BOGOTA – Colombian President Juan Manuel Santos on Wednesday called for a unified effort to achieve peace with FARC guerrillas after meeting with predecessor Alvaro Uribe, a staunch critic of the agreement that was signed late last month with the rebels and narrowly rejected three days ago in a national referendum.
“We’re very close to achieving peace, a stable and lasting peace with broader popular support,” Santos said in a statement after meeting with Uribe, who governed from 2002 to 2010, and other politicians who championed the “no” vote in Sunday’s plebiscite.
The parties agreed to create several committees to discuss sections of the peace deal that its opponents reject and make progress toward a solution.

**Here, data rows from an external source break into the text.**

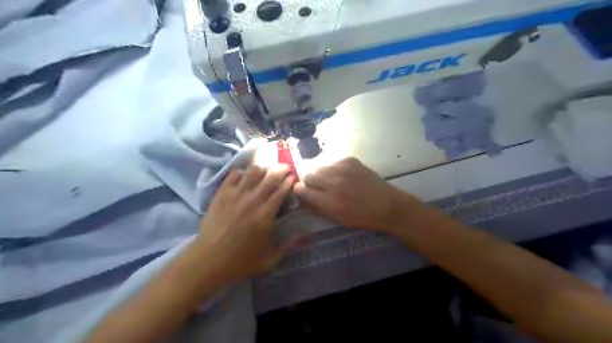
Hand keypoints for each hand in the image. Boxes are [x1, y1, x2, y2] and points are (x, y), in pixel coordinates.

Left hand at [194, 163, 291, 280]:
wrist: (208, 260)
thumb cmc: (240, 261)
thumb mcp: (269, 259)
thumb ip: (288, 245)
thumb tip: (304, 234)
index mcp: (265, 215)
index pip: (281, 190)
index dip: (289, 181)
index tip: (293, 177)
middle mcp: (252, 200)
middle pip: (269, 176)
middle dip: (280, 169)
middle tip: (285, 168)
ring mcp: (235, 194)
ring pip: (252, 171)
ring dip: (263, 168)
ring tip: (267, 169)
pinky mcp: (221, 193)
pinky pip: (234, 174)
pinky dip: (243, 172)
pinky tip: (246, 177)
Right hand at [292, 158, 420, 233]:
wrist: (388, 205)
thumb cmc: (362, 217)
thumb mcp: (337, 218)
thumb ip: (318, 207)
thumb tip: (303, 196)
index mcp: (329, 202)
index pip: (302, 190)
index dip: (300, 191)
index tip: (302, 192)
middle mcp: (333, 183)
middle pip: (309, 176)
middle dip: (311, 183)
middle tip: (320, 188)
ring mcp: (342, 169)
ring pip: (320, 168)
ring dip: (323, 175)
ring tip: (334, 182)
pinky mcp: (350, 160)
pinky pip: (333, 163)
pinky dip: (335, 170)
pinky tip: (345, 176)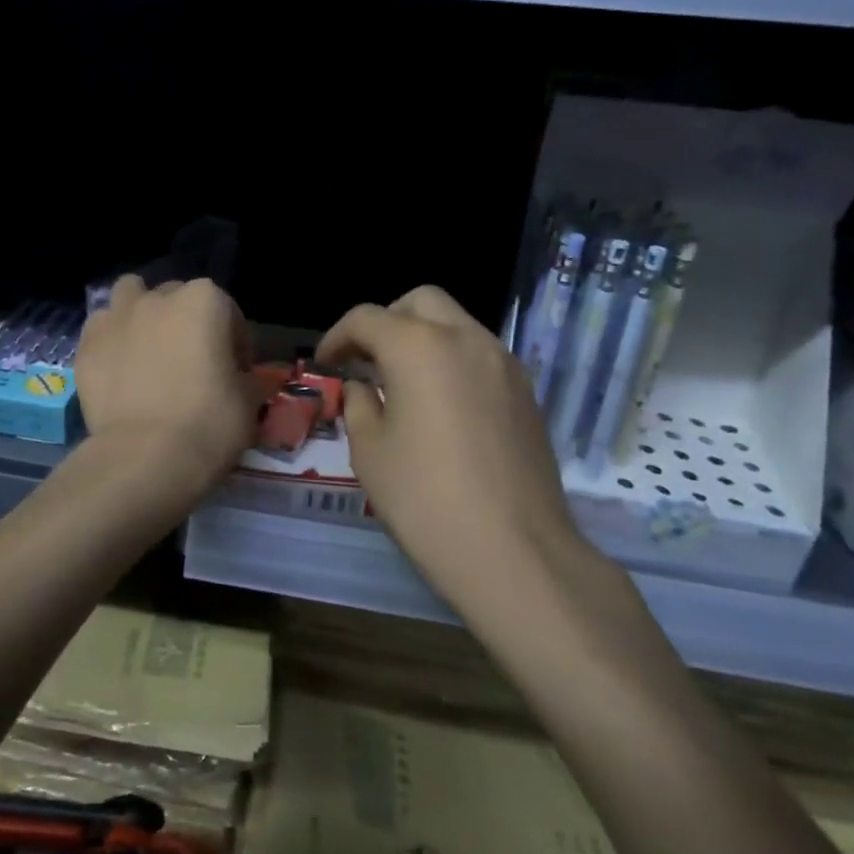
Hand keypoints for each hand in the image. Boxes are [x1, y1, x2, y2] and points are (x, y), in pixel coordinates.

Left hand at [77, 276, 261, 501]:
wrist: (145, 457)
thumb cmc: (209, 423)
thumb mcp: (250, 401)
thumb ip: (245, 376)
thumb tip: (236, 377)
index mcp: (205, 301)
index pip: (229, 313)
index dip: (235, 344)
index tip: (235, 374)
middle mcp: (158, 298)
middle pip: (177, 299)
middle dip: (185, 323)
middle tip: (190, 363)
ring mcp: (116, 317)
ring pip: (130, 296)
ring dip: (141, 314)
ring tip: (148, 349)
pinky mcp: (86, 345)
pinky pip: (101, 330)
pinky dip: (112, 341)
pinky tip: (119, 369)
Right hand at [318, 286, 612, 611]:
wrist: (515, 551)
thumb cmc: (425, 500)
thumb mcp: (370, 452)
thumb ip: (359, 405)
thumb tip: (363, 387)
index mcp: (419, 346)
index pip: (367, 318)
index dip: (338, 336)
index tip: (326, 363)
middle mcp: (466, 339)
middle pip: (420, 302)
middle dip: (387, 321)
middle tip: (367, 360)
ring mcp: (504, 363)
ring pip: (457, 324)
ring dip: (423, 338)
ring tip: (402, 384)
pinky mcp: (527, 393)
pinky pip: (481, 356)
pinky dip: (453, 361)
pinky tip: (441, 406)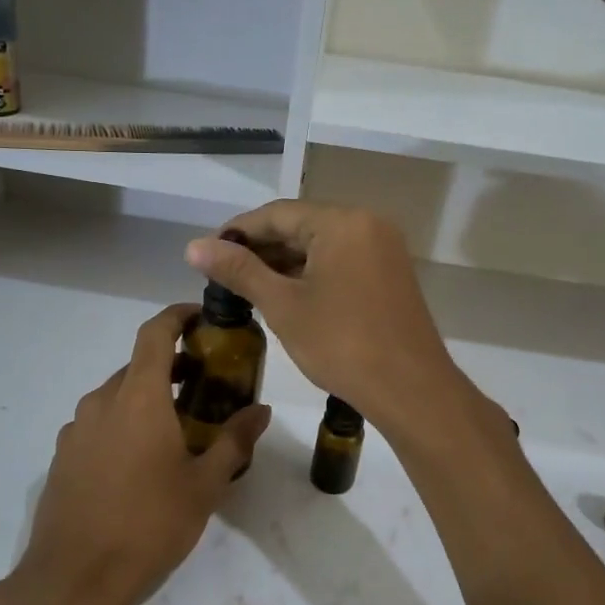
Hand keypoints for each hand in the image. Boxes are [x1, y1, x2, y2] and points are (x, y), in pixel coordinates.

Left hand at [13, 303, 270, 604]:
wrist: (73, 579)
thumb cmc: (148, 525)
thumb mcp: (204, 486)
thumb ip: (233, 441)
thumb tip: (261, 410)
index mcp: (139, 398)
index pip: (155, 333)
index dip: (177, 316)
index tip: (200, 317)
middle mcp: (102, 402)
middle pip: (138, 366)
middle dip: (170, 366)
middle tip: (202, 385)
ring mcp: (76, 429)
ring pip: (116, 396)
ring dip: (146, 398)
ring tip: (175, 428)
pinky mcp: (63, 455)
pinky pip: (98, 424)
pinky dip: (122, 424)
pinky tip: (139, 462)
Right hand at [186, 201, 472, 434]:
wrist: (411, 390)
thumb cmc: (342, 344)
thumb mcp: (284, 306)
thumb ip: (239, 271)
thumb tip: (193, 246)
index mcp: (342, 222)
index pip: (277, 214)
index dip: (237, 232)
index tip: (205, 254)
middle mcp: (367, 224)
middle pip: (301, 225)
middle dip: (259, 248)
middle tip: (221, 275)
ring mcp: (383, 249)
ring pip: (321, 245)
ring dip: (283, 262)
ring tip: (245, 287)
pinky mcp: (389, 274)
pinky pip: (341, 261)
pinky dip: (311, 273)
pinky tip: (285, 295)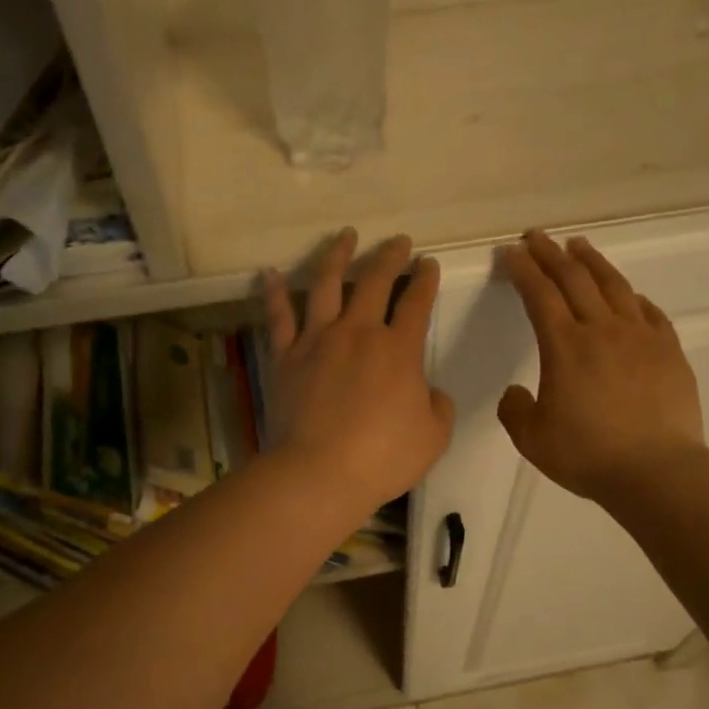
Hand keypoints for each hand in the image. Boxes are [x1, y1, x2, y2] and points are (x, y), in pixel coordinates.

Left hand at [261, 229, 454, 511]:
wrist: (319, 473)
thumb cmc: (382, 458)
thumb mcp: (434, 436)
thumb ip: (438, 406)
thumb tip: (429, 391)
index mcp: (399, 349)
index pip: (416, 303)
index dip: (425, 281)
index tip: (428, 264)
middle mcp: (358, 333)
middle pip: (375, 282)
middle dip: (389, 256)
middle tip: (398, 241)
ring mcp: (317, 341)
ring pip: (326, 285)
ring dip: (337, 256)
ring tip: (345, 236)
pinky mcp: (285, 357)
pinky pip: (279, 317)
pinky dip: (274, 293)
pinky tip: (270, 272)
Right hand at [498, 229, 705, 502]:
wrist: (656, 471)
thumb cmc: (588, 455)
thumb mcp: (532, 439)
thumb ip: (515, 410)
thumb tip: (516, 392)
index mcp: (564, 346)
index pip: (539, 294)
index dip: (523, 269)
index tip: (511, 252)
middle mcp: (602, 330)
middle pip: (574, 279)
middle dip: (551, 254)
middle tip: (536, 237)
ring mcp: (640, 337)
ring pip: (614, 286)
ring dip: (592, 262)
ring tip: (578, 246)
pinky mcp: (669, 351)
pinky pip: (649, 312)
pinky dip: (632, 297)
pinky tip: (628, 295)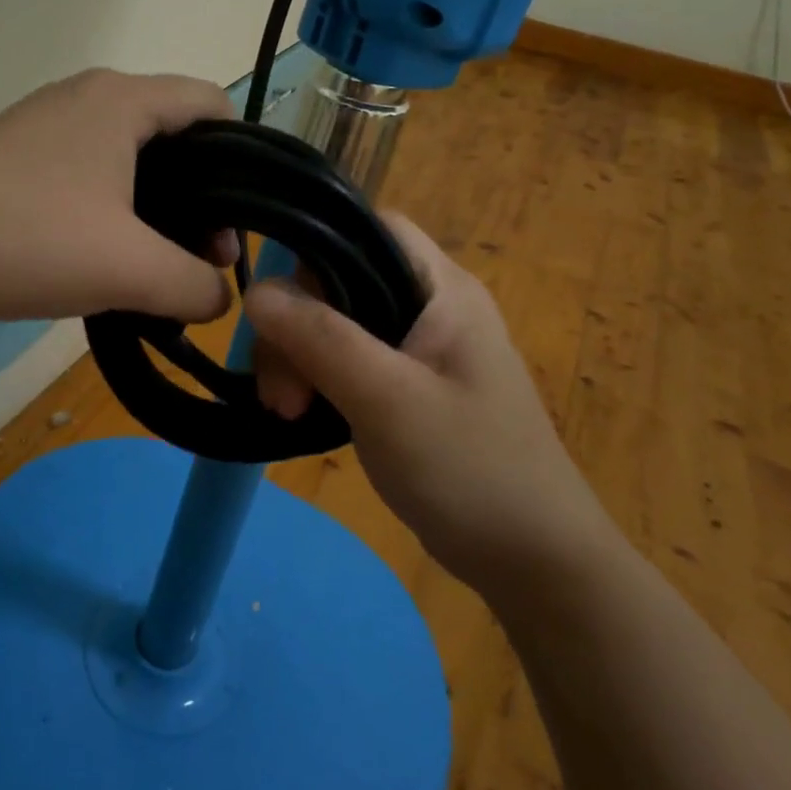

Santos, who served as defense minister under Uribe but has been the target of his predecessor’s verbal attacks since taking office and pursuing a peace process with the Revolutionary Armed Forces of Colombia, or FARC, guerrilla group, said he was determined to find a path to not only wrapping up a new agreement with the rebels but making it even stronger.
“We listened attentively for more than four hours to their concerns,” Santos said of his talks with Uribe and other members of his Democratic Center party, including erstwhile presidential candidates Oscar Ivan Zuluaga and Marta Lucia Ramirez.
“All of them, and others that were not addressed, will be taken up by the committees. This dialogue will begin (Thursday).”
Santos met hours earlier with another opponent of the peace deal – former President Andres Pastrana, who governed from 1998 to 2002 -, thanking him afterward for “his generous attitude and willingness to help safeguard the process at this historic moment.”
Santos, who on Sunday night recognized the “no” vote’s narrow victory by a margin of 50.21 percent to 49.78 percent, said Tuesday night that a new bilateral cease-fire had been decreed with the FARC and would expire on Oct. 31.
The two sides had earlier reached agreement on a cease-fire that took effect on Aug. 29 and expired on Sunday, the day of the referendum.
A new cease-fire directive was needed in the wake of the referendum result and could be further extended if necessary, the Defense Ministry said in a statement.